• THE INPUT:
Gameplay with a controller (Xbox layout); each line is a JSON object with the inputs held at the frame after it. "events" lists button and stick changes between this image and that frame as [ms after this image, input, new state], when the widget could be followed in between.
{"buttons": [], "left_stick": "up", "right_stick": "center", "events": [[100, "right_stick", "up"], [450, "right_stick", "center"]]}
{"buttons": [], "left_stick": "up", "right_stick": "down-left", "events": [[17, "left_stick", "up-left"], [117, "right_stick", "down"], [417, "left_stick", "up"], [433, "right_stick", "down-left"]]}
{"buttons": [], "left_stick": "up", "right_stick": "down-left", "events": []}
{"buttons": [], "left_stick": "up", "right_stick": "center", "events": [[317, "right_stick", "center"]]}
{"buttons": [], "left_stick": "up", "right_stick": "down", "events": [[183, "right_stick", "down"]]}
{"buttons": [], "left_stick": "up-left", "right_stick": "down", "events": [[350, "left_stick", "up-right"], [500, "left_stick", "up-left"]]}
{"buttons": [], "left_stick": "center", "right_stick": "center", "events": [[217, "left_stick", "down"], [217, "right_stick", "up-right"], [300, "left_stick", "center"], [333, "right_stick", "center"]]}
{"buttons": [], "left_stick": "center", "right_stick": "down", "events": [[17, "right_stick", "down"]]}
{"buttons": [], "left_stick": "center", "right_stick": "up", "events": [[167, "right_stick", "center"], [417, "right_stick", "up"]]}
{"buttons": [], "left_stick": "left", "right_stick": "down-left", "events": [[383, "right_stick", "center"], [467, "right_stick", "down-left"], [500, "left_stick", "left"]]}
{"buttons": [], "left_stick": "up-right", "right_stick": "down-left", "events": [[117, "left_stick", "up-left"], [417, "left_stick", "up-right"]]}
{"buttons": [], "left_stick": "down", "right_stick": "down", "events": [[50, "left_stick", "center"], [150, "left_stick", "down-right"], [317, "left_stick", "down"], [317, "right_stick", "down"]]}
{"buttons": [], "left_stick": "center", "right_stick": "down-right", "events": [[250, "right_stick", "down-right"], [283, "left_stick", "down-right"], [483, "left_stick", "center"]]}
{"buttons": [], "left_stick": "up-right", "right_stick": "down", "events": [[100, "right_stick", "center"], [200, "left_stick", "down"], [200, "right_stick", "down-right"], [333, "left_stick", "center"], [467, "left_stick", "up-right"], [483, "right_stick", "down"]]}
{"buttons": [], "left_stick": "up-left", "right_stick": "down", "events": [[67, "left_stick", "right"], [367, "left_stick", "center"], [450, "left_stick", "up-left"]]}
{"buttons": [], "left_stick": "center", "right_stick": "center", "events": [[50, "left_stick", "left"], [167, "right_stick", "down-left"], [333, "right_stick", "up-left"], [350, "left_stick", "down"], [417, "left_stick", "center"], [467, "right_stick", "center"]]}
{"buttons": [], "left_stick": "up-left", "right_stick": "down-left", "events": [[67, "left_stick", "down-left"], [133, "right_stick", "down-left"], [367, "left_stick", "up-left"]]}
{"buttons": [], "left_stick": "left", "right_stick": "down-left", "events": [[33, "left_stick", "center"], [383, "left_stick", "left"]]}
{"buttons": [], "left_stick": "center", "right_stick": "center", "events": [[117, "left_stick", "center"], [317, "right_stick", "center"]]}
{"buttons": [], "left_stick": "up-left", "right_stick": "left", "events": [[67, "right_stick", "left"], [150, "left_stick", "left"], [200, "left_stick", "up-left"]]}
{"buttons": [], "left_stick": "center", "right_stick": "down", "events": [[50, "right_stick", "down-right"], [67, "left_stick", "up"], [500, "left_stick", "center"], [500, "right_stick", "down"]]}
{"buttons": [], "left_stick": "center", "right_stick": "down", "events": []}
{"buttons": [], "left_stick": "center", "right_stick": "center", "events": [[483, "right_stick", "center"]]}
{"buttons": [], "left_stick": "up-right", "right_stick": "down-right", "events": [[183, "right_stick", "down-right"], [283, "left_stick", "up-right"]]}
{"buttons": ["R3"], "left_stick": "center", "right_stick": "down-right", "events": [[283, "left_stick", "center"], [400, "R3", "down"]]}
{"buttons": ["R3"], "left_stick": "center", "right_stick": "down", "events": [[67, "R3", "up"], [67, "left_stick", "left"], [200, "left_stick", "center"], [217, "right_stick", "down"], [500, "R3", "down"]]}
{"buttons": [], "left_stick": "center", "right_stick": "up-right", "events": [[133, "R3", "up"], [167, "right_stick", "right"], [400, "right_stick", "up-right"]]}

• WHAT THE TASK ASKS: This task calls for the material above to be duplicated verbatim.

• TASK ANSWER:
Gameplay with a controller (Xbox layout); each line is a JSON object with the inputs held at the frame after it. "events" lists button and stick changes between this image and that frame as [ms after this image, input, new state], when the widget could be followed in between.
{"buttons": [], "left_stick": "up", "right_stick": "center", "events": [[100, "right_stick", "up"], [450, "right_stick", "center"]]}
{"buttons": [], "left_stick": "up", "right_stick": "down-left", "events": [[17, "left_stick", "up-left"], [117, "right_stick", "down"], [417, "left_stick", "up"], [433, "right_stick", "down-left"]]}
{"buttons": [], "left_stick": "up", "right_stick": "down-left", "events": []}
{"buttons": [], "left_stick": "up", "right_stick": "center", "events": [[317, "right_stick", "center"]]}
{"buttons": [], "left_stick": "up", "right_stick": "down", "events": [[183, "right_stick", "down"]]}
{"buttons": [], "left_stick": "up-left", "right_stick": "down", "events": [[350, "left_stick", "up-right"], [500, "left_stick", "up-left"]]}
{"buttons": [], "left_stick": "center", "right_stick": "center", "events": [[217, "left_stick", "down"], [217, "right_stick", "up-right"], [300, "left_stick", "center"], [333, "right_stick", "center"]]}
{"buttons": [], "left_stick": "center", "right_stick": "down", "events": [[17, "right_stick", "down"]]}
{"buttons": [], "left_stick": "center", "right_stick": "up", "events": [[167, "right_stick", "center"], [417, "right_stick", "up"]]}
{"buttons": [], "left_stick": "left", "right_stick": "down-left", "events": [[383, "right_stick", "center"], [467, "right_stick", "down-left"], [500, "left_stick", "left"]]}
{"buttons": [], "left_stick": "up-right", "right_stick": "down-left", "events": [[117, "left_stick", "up-left"], [417, "left_stick", "up-right"]]}
{"buttons": [], "left_stick": "down", "right_stick": "down", "events": [[50, "left_stick", "center"], [150, "left_stick", "down-right"], [317, "left_stick", "down"], [317, "right_stick", "down"]]}
{"buttons": [], "left_stick": "center", "right_stick": "down-right", "events": [[250, "right_stick", "down-right"], [283, "left_stick", "down-right"], [483, "left_stick", "center"]]}
{"buttons": [], "left_stick": "up-right", "right_stick": "down", "events": [[100, "right_stick", "center"], [200, "left_stick", "down"], [200, "right_stick", "down-right"], [333, "left_stick", "center"], [467, "left_stick", "up-right"], [483, "right_stick", "down"]]}
{"buttons": [], "left_stick": "up-left", "right_stick": "down", "events": [[67, "left_stick", "right"], [367, "left_stick", "center"], [450, "left_stick", "up-left"]]}
{"buttons": [], "left_stick": "center", "right_stick": "center", "events": [[50, "left_stick", "left"], [167, "right_stick", "down-left"], [333, "right_stick", "up-left"], [350, "left_stick", "down"], [417, "left_stick", "center"], [467, "right_stick", "center"]]}
{"buttons": [], "left_stick": "up-left", "right_stick": "down-left", "events": [[67, "left_stick", "down-left"], [133, "right_stick", "down-left"], [367, "left_stick", "up-left"]]}
{"buttons": [], "left_stick": "left", "right_stick": "down-left", "events": [[33, "left_stick", "center"], [383, "left_stick", "left"]]}
{"buttons": [], "left_stick": "center", "right_stick": "center", "events": [[117, "left_stick", "center"], [317, "right_stick", "center"]]}
{"buttons": [], "left_stick": "up-left", "right_stick": "left", "events": [[67, "right_stick", "left"], [150, "left_stick", "left"], [200, "left_stick", "up-left"]]}
{"buttons": [], "left_stick": "center", "right_stick": "down", "events": [[50, "right_stick", "down-right"], [67, "left_stick", "up"], [500, "left_stick", "center"], [500, "right_stick", "down"]]}
{"buttons": [], "left_stick": "center", "right_stick": "down", "events": []}
{"buttons": [], "left_stick": "center", "right_stick": "center", "events": [[483, "right_stick", "center"]]}
{"buttons": [], "left_stick": "up-right", "right_stick": "down-right", "events": [[183, "right_stick", "down-right"], [283, "left_stick", "up-right"]]}
{"buttons": ["R3"], "left_stick": "center", "right_stick": "down-right", "events": [[283, "left_stick", "center"], [400, "R3", "down"]]}
{"buttons": ["R3"], "left_stick": "center", "right_stick": "down", "events": [[67, "R3", "up"], [67, "left_stick", "left"], [200, "left_stick", "center"], [217, "right_stick", "down"], [500, "R3", "down"]]}
{"buttons": [], "left_stick": "center", "right_stick": "up-right", "events": [[133, "R3", "up"], [167, "right_stick", "right"], [400, "right_stick", "up-right"]]}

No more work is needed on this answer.